◆ Extracted records:
■ ■ ■ ■

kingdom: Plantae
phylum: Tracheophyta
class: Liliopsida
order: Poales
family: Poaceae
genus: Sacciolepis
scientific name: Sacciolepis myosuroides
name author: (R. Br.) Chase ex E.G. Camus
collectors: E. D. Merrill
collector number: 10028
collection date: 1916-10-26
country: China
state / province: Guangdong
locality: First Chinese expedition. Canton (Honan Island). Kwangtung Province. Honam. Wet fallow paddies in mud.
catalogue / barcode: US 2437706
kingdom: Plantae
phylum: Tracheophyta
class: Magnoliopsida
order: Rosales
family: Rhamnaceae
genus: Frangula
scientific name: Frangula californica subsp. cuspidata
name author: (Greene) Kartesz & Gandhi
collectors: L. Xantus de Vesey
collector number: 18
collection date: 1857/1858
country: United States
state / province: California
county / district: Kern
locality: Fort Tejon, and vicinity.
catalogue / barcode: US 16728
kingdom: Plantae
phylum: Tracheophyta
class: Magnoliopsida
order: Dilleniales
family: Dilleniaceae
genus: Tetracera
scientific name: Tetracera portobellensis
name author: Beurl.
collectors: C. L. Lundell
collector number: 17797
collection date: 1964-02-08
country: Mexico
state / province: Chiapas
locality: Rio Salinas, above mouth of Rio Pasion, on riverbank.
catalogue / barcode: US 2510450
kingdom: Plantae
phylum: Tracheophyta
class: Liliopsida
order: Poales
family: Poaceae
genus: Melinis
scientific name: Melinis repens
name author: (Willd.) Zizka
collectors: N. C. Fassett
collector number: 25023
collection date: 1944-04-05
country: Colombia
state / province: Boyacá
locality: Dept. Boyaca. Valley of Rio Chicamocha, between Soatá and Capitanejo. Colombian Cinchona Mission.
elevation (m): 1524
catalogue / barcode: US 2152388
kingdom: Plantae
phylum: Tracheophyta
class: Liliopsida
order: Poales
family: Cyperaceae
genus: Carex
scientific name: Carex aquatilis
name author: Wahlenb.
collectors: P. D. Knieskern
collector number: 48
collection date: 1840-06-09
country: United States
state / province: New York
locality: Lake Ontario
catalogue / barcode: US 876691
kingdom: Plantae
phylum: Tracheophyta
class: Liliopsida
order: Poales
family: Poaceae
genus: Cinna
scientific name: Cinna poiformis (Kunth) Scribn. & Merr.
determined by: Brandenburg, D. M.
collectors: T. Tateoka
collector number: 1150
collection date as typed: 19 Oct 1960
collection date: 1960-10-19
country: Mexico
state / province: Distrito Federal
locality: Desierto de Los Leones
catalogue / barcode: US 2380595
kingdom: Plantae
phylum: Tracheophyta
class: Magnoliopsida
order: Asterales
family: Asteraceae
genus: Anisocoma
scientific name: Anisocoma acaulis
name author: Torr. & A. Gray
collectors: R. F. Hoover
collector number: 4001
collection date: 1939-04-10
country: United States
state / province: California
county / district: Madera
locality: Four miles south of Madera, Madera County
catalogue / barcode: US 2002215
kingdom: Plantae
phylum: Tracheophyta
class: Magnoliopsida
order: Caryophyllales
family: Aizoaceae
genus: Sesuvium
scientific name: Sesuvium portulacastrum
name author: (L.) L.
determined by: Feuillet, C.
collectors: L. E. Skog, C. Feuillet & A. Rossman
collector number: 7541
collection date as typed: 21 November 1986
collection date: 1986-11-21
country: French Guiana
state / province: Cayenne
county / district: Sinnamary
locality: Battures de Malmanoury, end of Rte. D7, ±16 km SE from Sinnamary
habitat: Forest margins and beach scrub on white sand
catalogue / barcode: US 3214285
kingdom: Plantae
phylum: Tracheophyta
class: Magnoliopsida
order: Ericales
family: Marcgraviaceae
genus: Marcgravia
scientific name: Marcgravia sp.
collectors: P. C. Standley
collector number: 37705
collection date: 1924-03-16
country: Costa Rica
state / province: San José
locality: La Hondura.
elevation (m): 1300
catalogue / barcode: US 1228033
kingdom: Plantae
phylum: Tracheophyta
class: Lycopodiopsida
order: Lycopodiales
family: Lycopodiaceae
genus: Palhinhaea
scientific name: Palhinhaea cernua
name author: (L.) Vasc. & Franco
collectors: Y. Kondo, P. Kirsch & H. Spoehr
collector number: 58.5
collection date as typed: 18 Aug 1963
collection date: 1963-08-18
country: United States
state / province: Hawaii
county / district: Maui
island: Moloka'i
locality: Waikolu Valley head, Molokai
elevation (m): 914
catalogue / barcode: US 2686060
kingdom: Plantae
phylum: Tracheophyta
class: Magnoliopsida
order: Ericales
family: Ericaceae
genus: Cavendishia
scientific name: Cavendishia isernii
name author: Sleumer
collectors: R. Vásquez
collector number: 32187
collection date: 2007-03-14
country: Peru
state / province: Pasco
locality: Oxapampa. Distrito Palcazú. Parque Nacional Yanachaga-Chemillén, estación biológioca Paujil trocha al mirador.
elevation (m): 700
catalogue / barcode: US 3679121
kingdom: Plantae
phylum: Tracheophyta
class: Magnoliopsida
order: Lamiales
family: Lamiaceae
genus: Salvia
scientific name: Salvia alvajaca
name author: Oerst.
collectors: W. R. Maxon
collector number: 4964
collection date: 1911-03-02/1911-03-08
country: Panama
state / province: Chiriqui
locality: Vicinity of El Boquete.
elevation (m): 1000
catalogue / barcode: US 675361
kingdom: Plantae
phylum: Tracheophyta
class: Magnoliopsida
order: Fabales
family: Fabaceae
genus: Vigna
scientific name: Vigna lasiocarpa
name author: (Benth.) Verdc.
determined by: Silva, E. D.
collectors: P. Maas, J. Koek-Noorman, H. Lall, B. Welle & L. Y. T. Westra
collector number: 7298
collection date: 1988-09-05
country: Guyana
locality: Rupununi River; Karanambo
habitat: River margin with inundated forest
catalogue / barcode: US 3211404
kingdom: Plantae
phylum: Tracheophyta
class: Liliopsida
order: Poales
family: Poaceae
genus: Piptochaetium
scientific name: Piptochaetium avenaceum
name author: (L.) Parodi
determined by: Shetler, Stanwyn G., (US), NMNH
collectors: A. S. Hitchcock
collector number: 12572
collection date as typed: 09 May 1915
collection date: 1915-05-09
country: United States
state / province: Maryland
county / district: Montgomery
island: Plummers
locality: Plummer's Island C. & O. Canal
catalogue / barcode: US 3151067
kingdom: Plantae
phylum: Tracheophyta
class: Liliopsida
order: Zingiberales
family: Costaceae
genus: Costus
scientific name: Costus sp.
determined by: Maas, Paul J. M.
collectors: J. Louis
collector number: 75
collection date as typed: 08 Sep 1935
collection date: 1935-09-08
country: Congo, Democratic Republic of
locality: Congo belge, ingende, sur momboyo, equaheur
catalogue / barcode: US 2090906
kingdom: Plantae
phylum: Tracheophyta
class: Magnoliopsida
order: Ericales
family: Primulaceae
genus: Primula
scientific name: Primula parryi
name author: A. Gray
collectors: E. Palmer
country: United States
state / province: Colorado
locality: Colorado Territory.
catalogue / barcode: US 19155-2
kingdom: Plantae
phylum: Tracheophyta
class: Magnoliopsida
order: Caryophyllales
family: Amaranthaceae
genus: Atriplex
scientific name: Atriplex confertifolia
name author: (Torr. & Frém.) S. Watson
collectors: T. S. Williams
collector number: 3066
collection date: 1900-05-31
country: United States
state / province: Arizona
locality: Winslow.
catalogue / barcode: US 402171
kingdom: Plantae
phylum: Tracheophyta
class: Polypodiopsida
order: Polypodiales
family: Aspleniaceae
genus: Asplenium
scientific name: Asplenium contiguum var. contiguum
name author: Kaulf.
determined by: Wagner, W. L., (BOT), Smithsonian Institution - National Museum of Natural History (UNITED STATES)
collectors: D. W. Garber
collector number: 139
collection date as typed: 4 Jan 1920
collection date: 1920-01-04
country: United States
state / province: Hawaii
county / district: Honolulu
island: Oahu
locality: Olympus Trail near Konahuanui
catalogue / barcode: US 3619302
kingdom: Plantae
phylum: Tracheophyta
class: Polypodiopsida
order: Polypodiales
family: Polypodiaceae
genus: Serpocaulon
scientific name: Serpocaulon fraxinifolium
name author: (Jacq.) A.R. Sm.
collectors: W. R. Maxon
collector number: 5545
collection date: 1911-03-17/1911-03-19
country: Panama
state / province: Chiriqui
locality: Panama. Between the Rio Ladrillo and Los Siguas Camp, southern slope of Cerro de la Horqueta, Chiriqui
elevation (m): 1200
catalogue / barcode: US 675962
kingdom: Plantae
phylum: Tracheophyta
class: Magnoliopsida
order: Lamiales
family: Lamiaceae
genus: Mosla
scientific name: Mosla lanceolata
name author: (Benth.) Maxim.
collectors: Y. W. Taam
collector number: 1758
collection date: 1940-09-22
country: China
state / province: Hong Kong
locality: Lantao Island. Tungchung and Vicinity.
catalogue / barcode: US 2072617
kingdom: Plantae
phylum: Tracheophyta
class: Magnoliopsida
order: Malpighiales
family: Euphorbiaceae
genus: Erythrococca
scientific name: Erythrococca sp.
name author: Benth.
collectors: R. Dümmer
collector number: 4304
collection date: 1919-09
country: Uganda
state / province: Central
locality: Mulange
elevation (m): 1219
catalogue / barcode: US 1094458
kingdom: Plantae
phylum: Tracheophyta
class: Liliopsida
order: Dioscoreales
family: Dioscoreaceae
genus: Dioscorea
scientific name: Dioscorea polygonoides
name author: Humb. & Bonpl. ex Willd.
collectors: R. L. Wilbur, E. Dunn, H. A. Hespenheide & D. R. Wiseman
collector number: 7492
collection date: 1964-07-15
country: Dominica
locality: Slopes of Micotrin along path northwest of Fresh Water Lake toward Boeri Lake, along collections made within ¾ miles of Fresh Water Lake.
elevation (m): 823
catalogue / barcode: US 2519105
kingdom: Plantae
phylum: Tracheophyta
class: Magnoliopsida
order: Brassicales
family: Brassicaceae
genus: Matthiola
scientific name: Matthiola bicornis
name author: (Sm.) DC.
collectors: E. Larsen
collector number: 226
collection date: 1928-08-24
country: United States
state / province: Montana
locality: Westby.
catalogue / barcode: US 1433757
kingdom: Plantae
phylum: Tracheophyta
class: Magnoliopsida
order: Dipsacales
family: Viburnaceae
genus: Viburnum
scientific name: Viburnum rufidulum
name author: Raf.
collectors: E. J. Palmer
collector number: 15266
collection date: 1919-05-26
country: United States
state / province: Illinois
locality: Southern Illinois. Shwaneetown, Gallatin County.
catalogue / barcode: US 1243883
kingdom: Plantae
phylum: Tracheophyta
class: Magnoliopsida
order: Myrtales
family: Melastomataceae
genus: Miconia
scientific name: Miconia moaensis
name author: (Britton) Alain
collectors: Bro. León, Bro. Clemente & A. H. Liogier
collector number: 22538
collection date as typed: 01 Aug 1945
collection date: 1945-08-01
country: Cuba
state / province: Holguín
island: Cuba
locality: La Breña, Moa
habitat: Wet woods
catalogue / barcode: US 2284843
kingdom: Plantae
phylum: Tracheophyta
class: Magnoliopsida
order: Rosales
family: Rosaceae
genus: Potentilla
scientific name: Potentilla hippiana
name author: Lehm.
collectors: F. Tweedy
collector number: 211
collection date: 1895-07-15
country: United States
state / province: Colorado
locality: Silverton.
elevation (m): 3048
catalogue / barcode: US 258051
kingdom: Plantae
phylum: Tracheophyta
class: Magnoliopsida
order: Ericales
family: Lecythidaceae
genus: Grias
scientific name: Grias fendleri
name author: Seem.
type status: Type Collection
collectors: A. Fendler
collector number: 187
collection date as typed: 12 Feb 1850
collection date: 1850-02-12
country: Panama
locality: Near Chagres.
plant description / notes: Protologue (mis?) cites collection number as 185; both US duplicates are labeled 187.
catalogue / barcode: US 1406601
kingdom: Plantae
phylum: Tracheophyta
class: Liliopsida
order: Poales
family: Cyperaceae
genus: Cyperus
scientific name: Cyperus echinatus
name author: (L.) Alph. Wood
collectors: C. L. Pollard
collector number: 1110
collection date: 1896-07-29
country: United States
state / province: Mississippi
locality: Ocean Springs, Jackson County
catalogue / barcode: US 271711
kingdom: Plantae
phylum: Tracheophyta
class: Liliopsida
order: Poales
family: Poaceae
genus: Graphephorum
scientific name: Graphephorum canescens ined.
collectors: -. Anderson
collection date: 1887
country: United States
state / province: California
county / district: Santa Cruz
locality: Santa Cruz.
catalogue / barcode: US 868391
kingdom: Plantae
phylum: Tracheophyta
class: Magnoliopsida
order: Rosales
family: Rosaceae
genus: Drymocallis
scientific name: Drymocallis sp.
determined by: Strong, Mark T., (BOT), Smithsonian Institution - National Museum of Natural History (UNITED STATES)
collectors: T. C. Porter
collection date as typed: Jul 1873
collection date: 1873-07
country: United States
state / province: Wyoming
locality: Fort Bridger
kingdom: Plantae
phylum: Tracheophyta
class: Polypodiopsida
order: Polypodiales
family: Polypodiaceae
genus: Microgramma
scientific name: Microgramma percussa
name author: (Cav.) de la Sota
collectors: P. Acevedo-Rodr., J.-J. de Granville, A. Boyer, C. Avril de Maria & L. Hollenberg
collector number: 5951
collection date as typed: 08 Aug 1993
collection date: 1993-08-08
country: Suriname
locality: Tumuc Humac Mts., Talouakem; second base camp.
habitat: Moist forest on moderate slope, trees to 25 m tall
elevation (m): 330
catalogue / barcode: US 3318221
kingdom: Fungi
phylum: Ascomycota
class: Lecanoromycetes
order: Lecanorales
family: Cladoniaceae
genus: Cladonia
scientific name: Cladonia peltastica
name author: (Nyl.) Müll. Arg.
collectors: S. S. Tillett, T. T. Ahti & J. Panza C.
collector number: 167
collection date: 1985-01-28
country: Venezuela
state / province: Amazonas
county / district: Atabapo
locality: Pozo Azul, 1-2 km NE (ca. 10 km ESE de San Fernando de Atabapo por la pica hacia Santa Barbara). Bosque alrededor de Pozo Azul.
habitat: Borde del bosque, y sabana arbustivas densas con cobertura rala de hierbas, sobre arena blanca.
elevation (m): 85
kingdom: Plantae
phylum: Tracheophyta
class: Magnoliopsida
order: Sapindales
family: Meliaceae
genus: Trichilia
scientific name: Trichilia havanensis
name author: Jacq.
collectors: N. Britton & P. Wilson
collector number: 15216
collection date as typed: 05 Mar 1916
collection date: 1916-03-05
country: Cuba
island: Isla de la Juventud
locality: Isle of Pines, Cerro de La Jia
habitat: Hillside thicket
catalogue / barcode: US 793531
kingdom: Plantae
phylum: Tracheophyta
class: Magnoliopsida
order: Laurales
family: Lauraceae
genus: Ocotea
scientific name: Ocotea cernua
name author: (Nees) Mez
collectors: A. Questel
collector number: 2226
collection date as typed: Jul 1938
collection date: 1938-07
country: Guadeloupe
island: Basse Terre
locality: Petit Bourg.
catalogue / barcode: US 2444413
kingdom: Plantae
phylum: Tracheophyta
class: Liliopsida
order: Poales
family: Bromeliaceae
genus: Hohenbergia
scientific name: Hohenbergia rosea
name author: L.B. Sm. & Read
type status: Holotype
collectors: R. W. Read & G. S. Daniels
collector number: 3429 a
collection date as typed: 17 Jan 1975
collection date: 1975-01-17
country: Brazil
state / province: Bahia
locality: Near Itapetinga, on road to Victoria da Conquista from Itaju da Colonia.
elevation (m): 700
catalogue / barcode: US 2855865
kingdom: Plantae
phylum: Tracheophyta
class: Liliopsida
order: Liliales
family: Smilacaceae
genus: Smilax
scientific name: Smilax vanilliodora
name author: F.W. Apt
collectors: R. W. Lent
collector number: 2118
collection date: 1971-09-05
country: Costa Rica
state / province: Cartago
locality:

■ ■ ■ ■

Lay out the part of the material that opens with the line containing "collection date as typed: 18 Aug 1963" and closes with the line containing "name author: Oerst." as a numbered list, leaving out blank lines.

◆ Output:
1. collection date as typed: 18 Aug 1963
2. collection date: 1963-08-18
3. country: United States
4. state / province: Hawaii
5. county / district: Maui
6. island: Moloka'i
7. locality: Waikolu Valley head, Molokai
8. elevation (m): 914
9. catalogue / barcode: US 2686060
10. kingdom: Plantae
11. phylum: Tracheophyta
12. class: Magnoliopsida
13. order: Ericales
14. family: Ericaceae
15. genus: Cavendishia
16. scientific name: Cavendishia isernii
17. name author: Sleumer
18. collectors: R. Vásquez
19. collector number: 32187
20. collection date: 2007-03-14
21. country: Peru
22. state / province: Pasco
23. locality: Oxapampa. Distrito Palcazú. Parque Nacional Yanachaga-Chemillén, estación biológioca Paujil trocha al mirador.
24. elevation (m): 700
25. catalogue / barcode: US 3679121
26. kingdom: Plantae
27. phylum: Tracheophyta
28. class: Magnoliopsida
29. order: Lamiales
30. family: Lamiaceae
31. genus: Salvia
32. scientific name: Salvia alvajaca
33. name author: Oerst.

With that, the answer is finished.